About 40,000 Unionized Verizon Workers Walk Off the Job (reuters.com)
An anonymous reader quotes a report from Reuters: In one of the largest U.S. strikes in recent years, nearly 40,000 Verizon workers walked off the job on Wednesday after contract talks hit an impasse. The event got a boost as U.S. Democratic presidential hopeful Bernie Sanders joined them at a Brooklyn rally ahead of the New York primary next week. The strike was called by the Communications Workers of America (CWA) and the International Brotherhood of Electrical Workers that jointly represent employees with such jobs as customer services representatives and network technicians in Verizon Communications Inc's traditional wireline phone operations. The strike could affect service in Verizon's Fios Internet, telephone and TV services businesses across several U.S. East Coast states, including New York, Massachusetts and Virginia. Verizon and the unions have been talking since last June over the company's plans to cut healthcare and pension-related benefits over a three-year period. The workers have been without a contract since its agreement expired in August.
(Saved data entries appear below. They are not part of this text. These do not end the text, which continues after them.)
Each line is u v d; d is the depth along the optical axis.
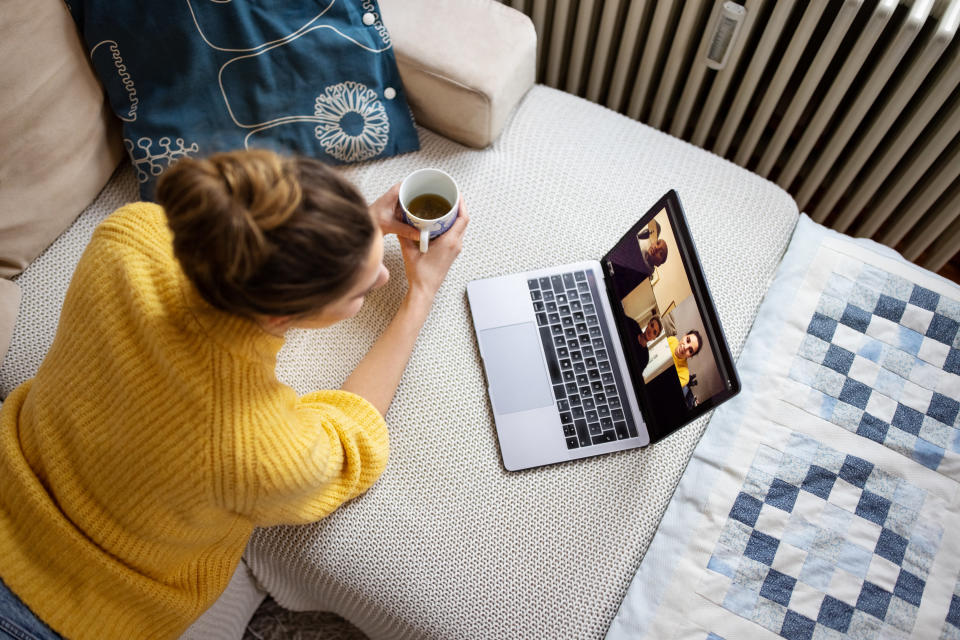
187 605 0.78
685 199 1.08
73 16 0.93
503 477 0.93
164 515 0.67
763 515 0.91
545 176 1.09
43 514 0.69
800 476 0.93
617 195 1.08
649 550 0.90
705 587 0.88
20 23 0.85
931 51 0.96
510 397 0.96
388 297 1.01
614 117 1.16
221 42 0.95
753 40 1.29
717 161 1.12
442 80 1.03
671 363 0.88
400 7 1.06
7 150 0.90
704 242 1.06
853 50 1.02
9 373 0.96
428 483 0.92
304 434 0.69
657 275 0.90
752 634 0.86
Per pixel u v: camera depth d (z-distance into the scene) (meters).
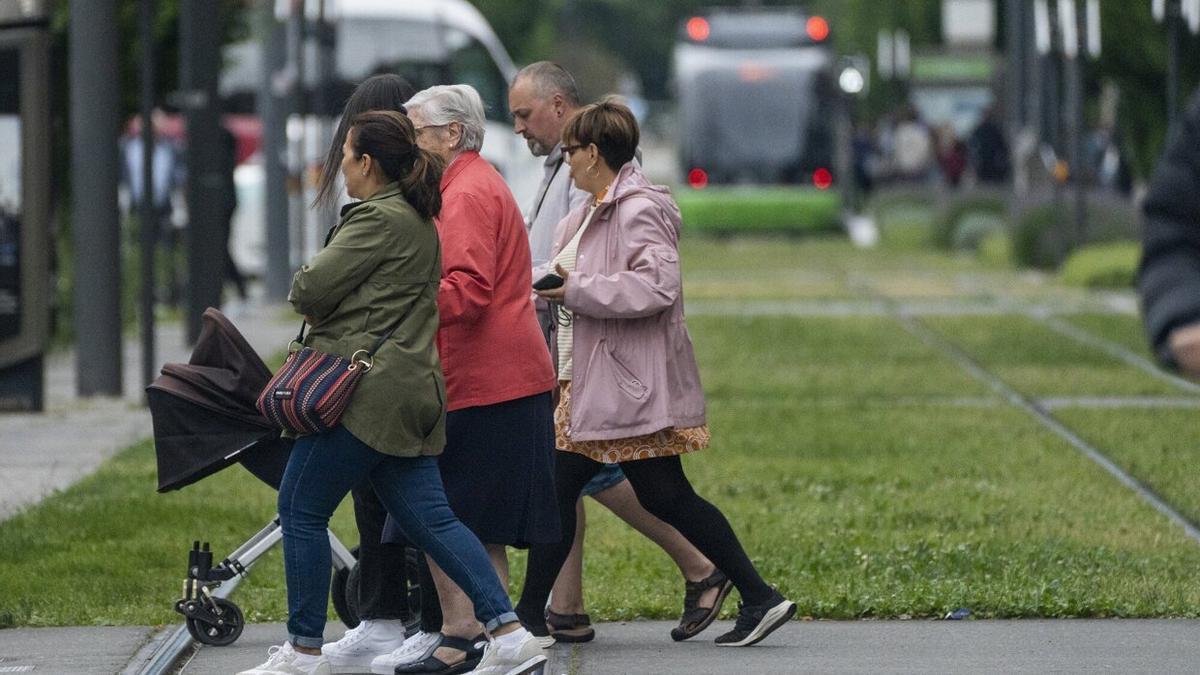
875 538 30.72
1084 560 28.61
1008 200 120.19
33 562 29.39
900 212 127.81
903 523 32.19
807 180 140.38
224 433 22.45
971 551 29.27
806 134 140.75
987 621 25.41
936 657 23.20
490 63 95.44
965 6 156.62
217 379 22.41
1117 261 89.88
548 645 23.31
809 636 24.64
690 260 114.75
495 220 21.55
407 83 22.11
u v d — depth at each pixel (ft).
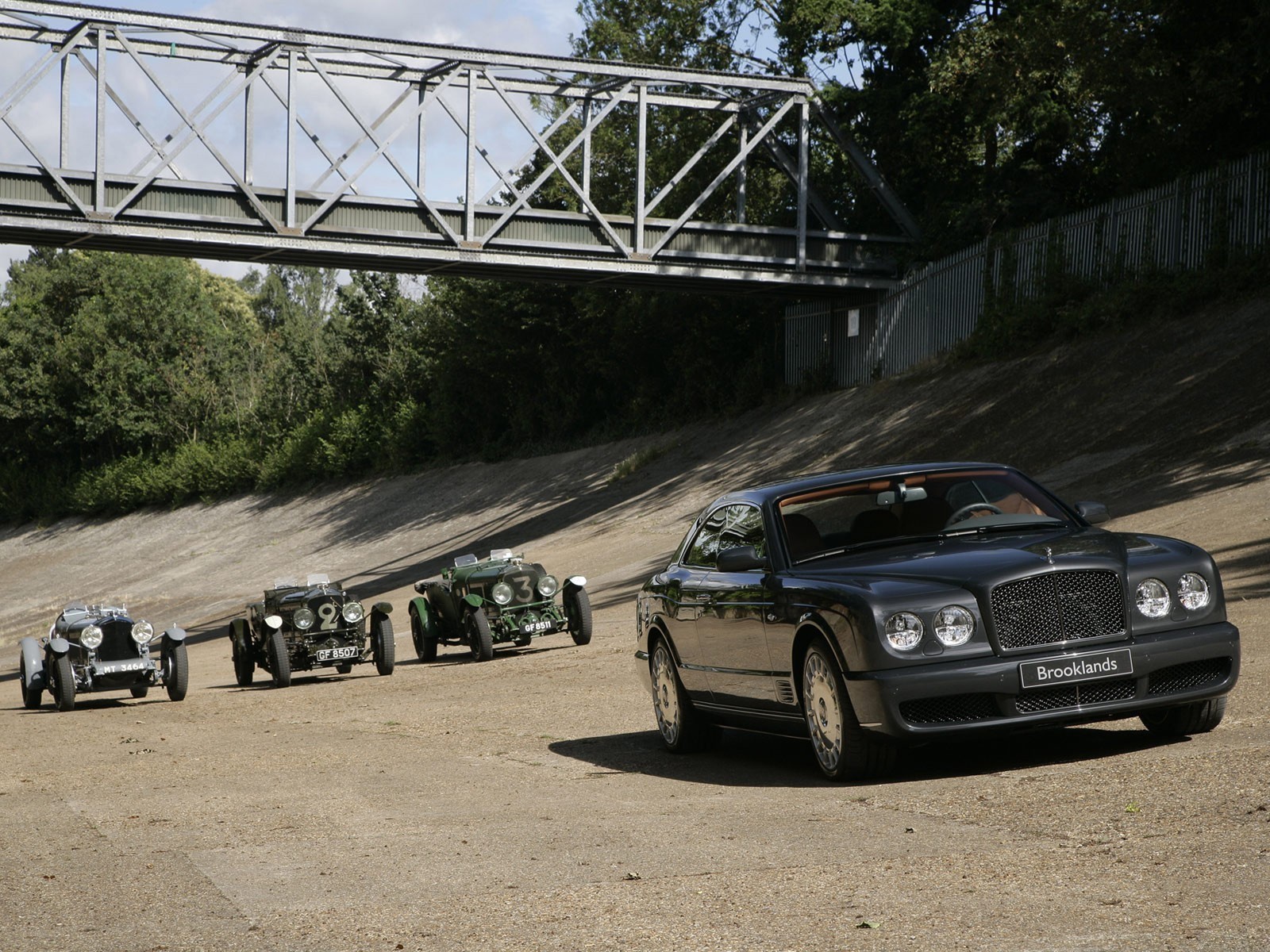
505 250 149.89
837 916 16.33
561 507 170.40
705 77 154.30
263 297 477.77
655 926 16.40
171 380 309.01
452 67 145.48
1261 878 16.57
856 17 162.40
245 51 139.13
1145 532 72.08
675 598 32.37
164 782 33.96
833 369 169.99
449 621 73.82
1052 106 147.54
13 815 29.55
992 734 25.13
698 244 158.61
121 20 132.67
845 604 25.62
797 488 30.37
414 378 246.47
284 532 228.43
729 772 29.40
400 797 28.55
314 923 17.58
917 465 30.91
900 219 168.25
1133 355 113.70
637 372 197.77
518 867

Issues include healthcare, offshoring call center jobs, temporary job relocations and pensions.
Perhaps, but we need more of this. People standing up to large corporate interests who just want to keep cutting jobs, pay, and benefits is a good thing. That so many working people are brainwashed to believe otherwise is a tragedy.
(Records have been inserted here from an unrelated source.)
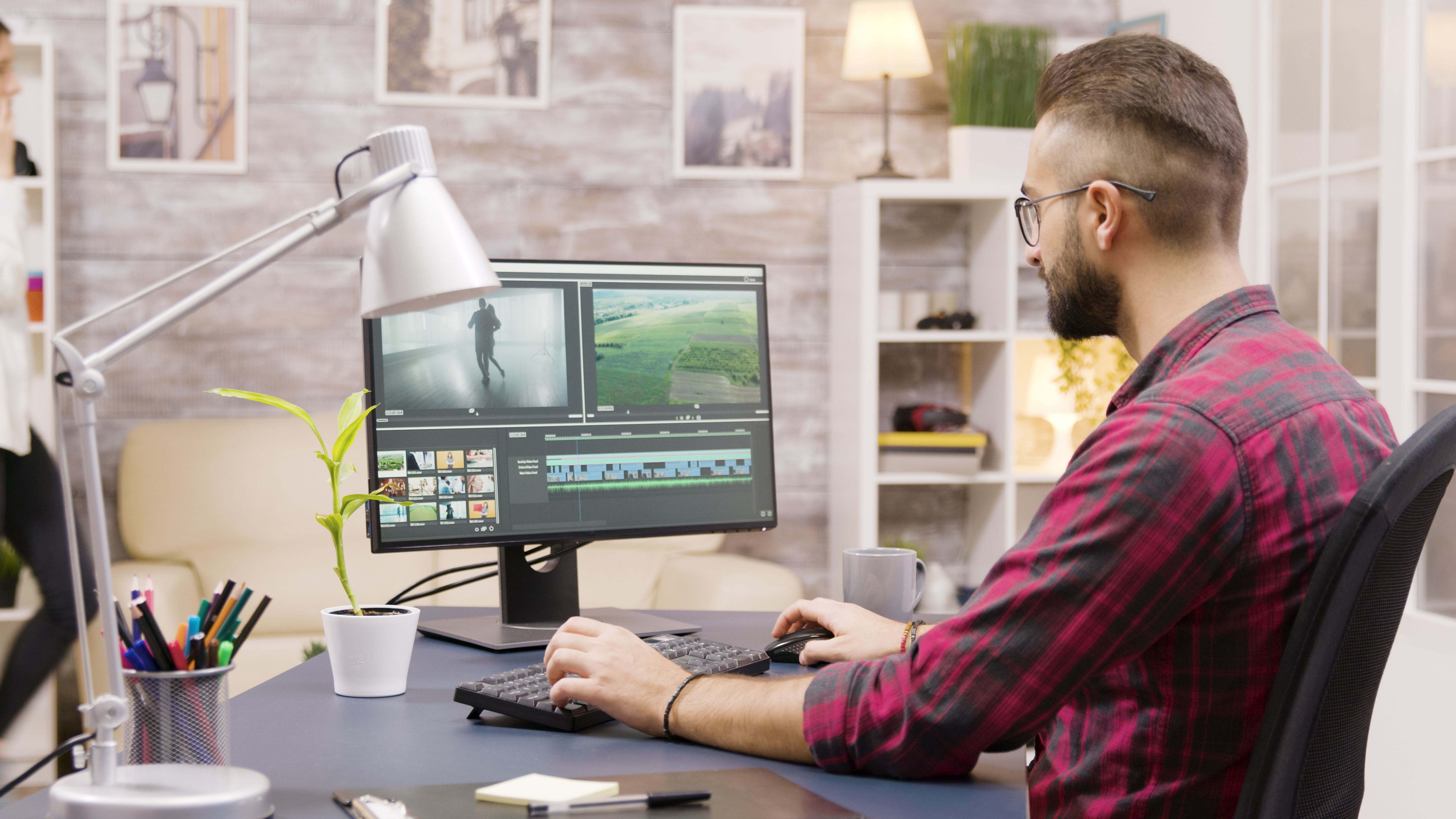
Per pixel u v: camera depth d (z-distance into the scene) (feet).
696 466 4.84
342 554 3.67
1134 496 2.70
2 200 9.45
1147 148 3.10
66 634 9.11
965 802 2.65
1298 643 2.56
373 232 2.83
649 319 4.80
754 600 9.33
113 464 10.80
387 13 11.17
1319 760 2.66
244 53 10.98
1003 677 2.73
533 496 4.53
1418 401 7.64
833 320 11.64
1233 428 2.73
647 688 3.17
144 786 2.42
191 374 11.02
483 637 4.36
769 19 11.66
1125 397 3.19
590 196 11.54
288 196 11.12
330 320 11.22
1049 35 11.27
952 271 12.00
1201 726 2.86
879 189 10.72
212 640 2.60
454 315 4.43
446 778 2.76
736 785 2.70
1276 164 9.36
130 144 10.89
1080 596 2.70
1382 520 2.50
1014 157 11.18
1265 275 9.46
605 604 9.89
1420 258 7.63
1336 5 8.50
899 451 10.83
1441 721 7.23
Corporations gain bargaining power by (allegedly) shareholders pooling capital. It's very hard to find someone who'll argue that corporations shouldn't act in their own interests. Why is it therefore wrong for labor to do the same? It isn't, and it's way past time for workers to figure that out.
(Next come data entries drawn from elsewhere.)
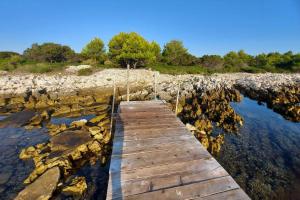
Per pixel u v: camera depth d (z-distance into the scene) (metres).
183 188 5.38
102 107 20.31
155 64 51.47
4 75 35.00
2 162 10.57
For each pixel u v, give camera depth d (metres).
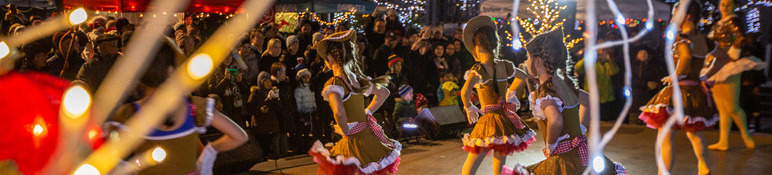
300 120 7.48
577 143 3.93
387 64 9.05
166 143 2.68
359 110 4.59
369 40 10.05
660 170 5.70
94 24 7.68
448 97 9.29
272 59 7.57
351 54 4.60
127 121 2.43
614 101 10.67
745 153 7.48
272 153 7.25
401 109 8.47
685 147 7.88
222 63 6.48
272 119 6.89
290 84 7.52
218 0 7.05
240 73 6.77
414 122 8.59
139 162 2.63
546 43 4.01
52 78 3.18
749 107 9.49
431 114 8.54
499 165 5.10
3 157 2.85
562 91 3.97
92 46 6.61
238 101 6.62
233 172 6.31
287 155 7.39
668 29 5.85
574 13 11.66
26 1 9.54
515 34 7.16
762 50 9.02
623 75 10.64
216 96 6.09
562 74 4.07
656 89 10.34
We've all endured more injustices than what started the American Revolution in the first place--those injustices then being both government and corporate just like today (The Boston Tea Party was a revolt against corporate welfare, not against taxes. Go look it up.) Yet we can't even fathom actually doing something about it. This needs to change.
I wish these workers good luck. They're gonna need it with all the corporate media and paid shills everywhere about to be against them.
It's a power struggle between union and management, and although I think a fair deal can be reached, the management clearly needs to be sent a signal.
We simply don't care any more about increasing share holder value at the expense of jobs.
The UAW strikes didn't cause the outflow of employment from Detroit. It was a consequence of NAFTA cheapening the import cost of goods made in Mexico.
Since it's really off topic, I'd prefer not debating the merits and problems of NAFTA here. Yes, union negotiating and poor management did contribute. But the union strikes weren't the single cause of that employment offshoring.
How is striking going to convince a corporation to stop offshoring and automating jobs? It seems to me that it will convince them to do more.
Notice the groups mentioned in TFS, including an "Electrical Workers" union.
Verizon can't really "offshore" or "automate" electrical wire installations in houses or businesses, or electrical repairs that need to be tailored to a specific location.
Granted, some of the other striking workers may be in service applications that could theoretically be sent overseas, but as long as the workers who do actual work that is required to be physically located within the U.S. are standing in solidarity with the other workers, Verizon could be a heap of trouble without those folks.
Not every job can be offshored. Skilled trades that deal directly with customers' equipment at a physical location (electricians, plumbers, etc.) are harder to offshore than just about anything else... including management.
the root of the problem is that unionized workers are lazy shit bags that work in a business unit that is slowly dwindling away.
source: 2 yrs of having to deal with their bullshit.
I disagree. The problem is not the union workers. It is the whole VZ system.
The reason the business unit is fading away is the upper management has underfunded everything in wireline. I visited one plant where the furniture was from the 70/80s and equally nasty to show for it.
It was amazing frustrating to do *anything* in that company. Most projects that should take 3-6 months front to end take 2-3 years to do. That is with 0 union employees involved. I would regularly see projects canceled not because they were bad. But simply because someone else in the company wanted to do the exact same thing and then never deliver on it. Poor technical decisions made at upper levels based on something along the lines 'its always been done that way'.
The whole thing is being setup to be sold off to other phone companies leaving only VZW left.